### WHAT THIS TASK INVOLVES
Somewhere below are a line with "Funds ....... | 0.00 | 0.00 |" and a later line with "30(c)) .. | 0.00 | 0.00 |". Output exactly those lines and all lines between them.

========================================================================

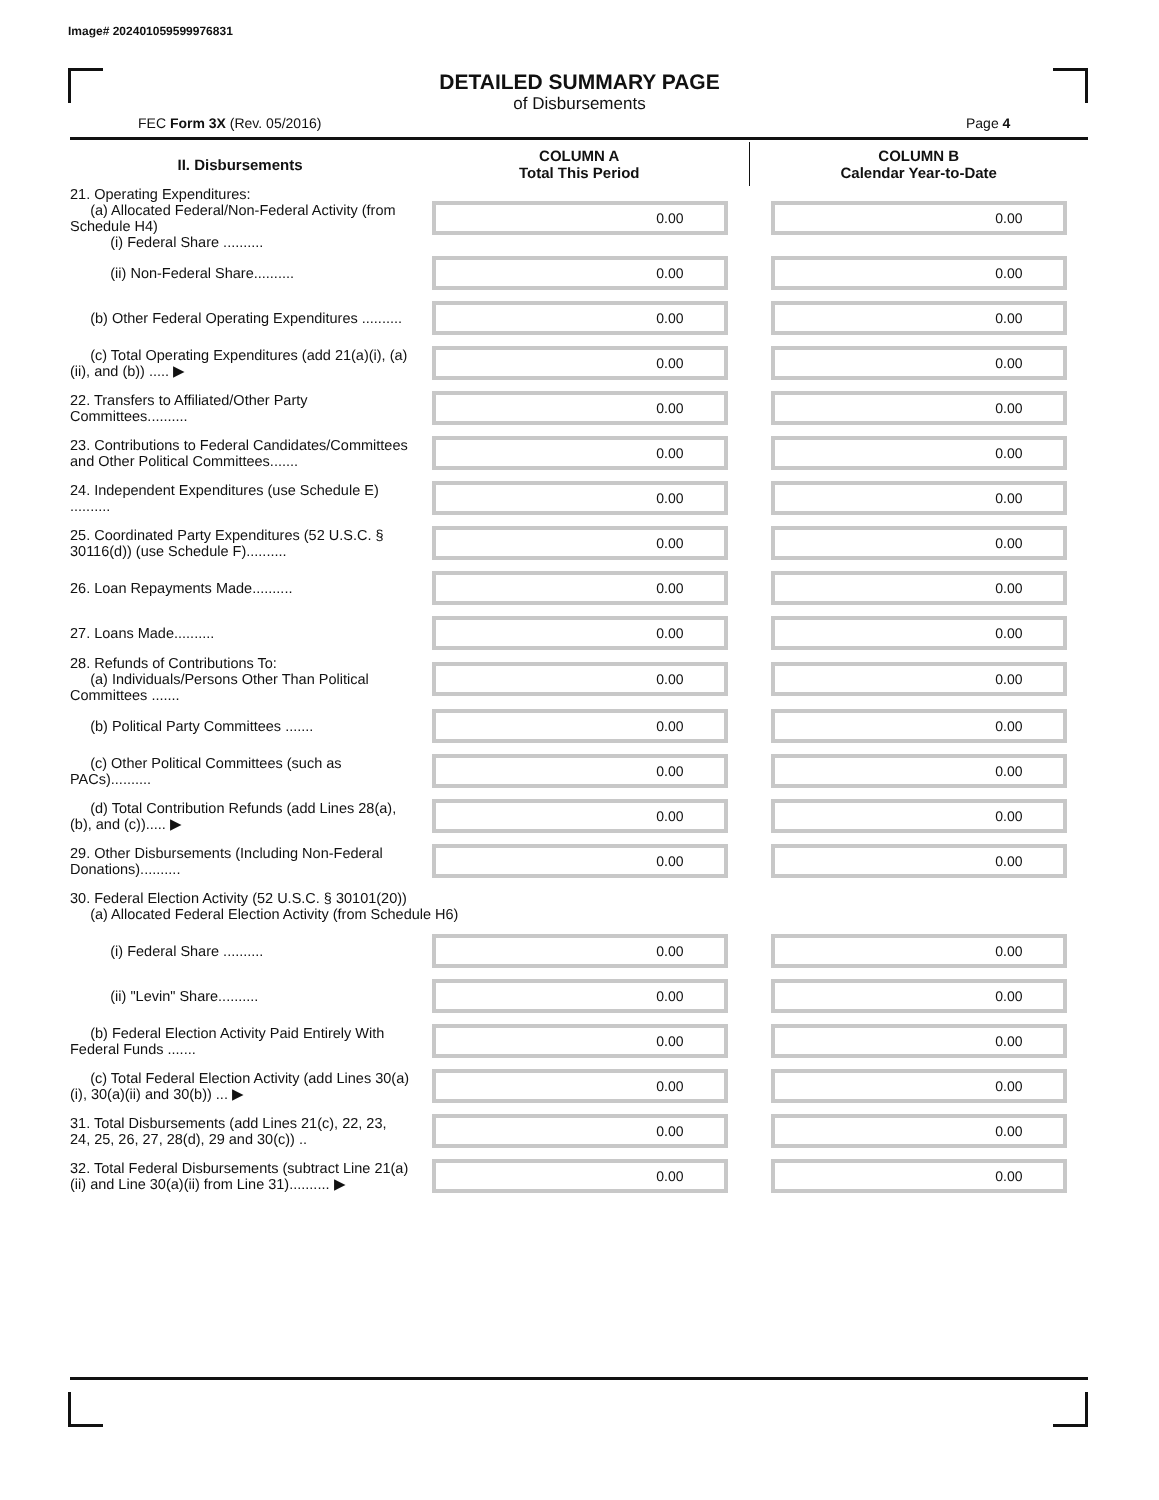Image# 202401059599976831
DETAILED SUMMARY PAGE
of Disbursements
FEC Form 3X (Rev. 05/2016) Page 4
| II. Disbursements | COLUMN A Total This Period | COLUMN B Calendar Year-to-Date |
| --- | --- | --- |
| 21. Operating Expenditures: (a) Allocated Federal/Non-Federal Activity (from Schedule H4) (i) Federal Share .......... | 0.00 | 0.00 |
| (ii) Non-Federal Share.......... | 0.00 | 0.00 |
| (b) Other Federal Operating Expenditures .......... | 0.00 | 0.00 |
| (c) Total Operating Expenditures (add 21(a)(i), (a)(ii), and (b)) ..... ▶ | 0.00 | 0.00 |
| 22. Transfers to Affiliated/Other Party Committees.......... | 0.00 | 0.00 |
| 23. Contributions to Federal Candidates/Committees and Other Political Committees....... | 0.00 | 0.00 |
| 24. Independent Expenditures (use Schedule E) .......... | 0.00 | 0.00 |
| 25. Coordinated Party Expenditures (52 U.S.C. § 30116(d)) (use Schedule F).......... | 0.00 | 0.00 |
| 26. Loan Repayments Made.......... | 0.00 | 0.00 |
| 27. Loans Made.......... | 0.00 | 0.00 |
| 28. Refunds of Contributions To: (a) Individuals/Persons Other Than Political Committees ....... | 0.00 | 0.00 |
| (b) Political Party Committees ....... | 0.00 | 0.00 |
| (c) Other Political Committees (such as PACs).......... | 0.00 | 0.00 |
| (d) Total Contribution Refunds (add Lines 28(a), (b), and (c))..... ▶ | 0.00 | 0.00 |
| 29. Other Disbursements (Including Non-Federal Donations).......... | 0.00 | 0.00 |
| 30. Federal Election Activity (52 U.S.C. § 30101(20)) (a) Allocated Federal Election Activity (from Schedule H6) | | |
| (i) Federal Share .......... | 0.00 | 0.00 |
| (ii) "Levin" Share.......... | 0.00 | 0.00 |
| (b) Federal Election Activity Paid Entirely With Federal Funds ....... | 0.00 | 0.00 |
| (c) Total Federal Election Activity (add Lines 30(a)(i), 30(a)(ii) and 30(b)) ... ▶ | 0.00 | 0.00 |
| 31. Total Disbursements (add Lines 21(c), 22, 23, 24, 25, 26, 27, 28(d), 29 and 30(c)) .. | 0.00 | 0.00 |
| 32. Total Federal Disbursements (subtract Line 21(a)(ii) and Line 30(a)(ii) from Line 31).......... ▶ | 0.00 | 0.00 |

========================================================================

### ANSWER SPACE
| (b) Federal Election Activity Paid Entirely With Federal Funds ....... | 0.00 | 0.00 |
| (c) Total Federal Election Activity (add Lines 30(a)(i), 30(a)(ii) and 30(b)) ... ▶ | 0.00 | 0.00 |
| 31. Total Disbursements (add Lines 21(c), 22, 23, 24, 25, 26, 27, 28(d), 29 and 30(c)) .. | 0.00 | 0.00 |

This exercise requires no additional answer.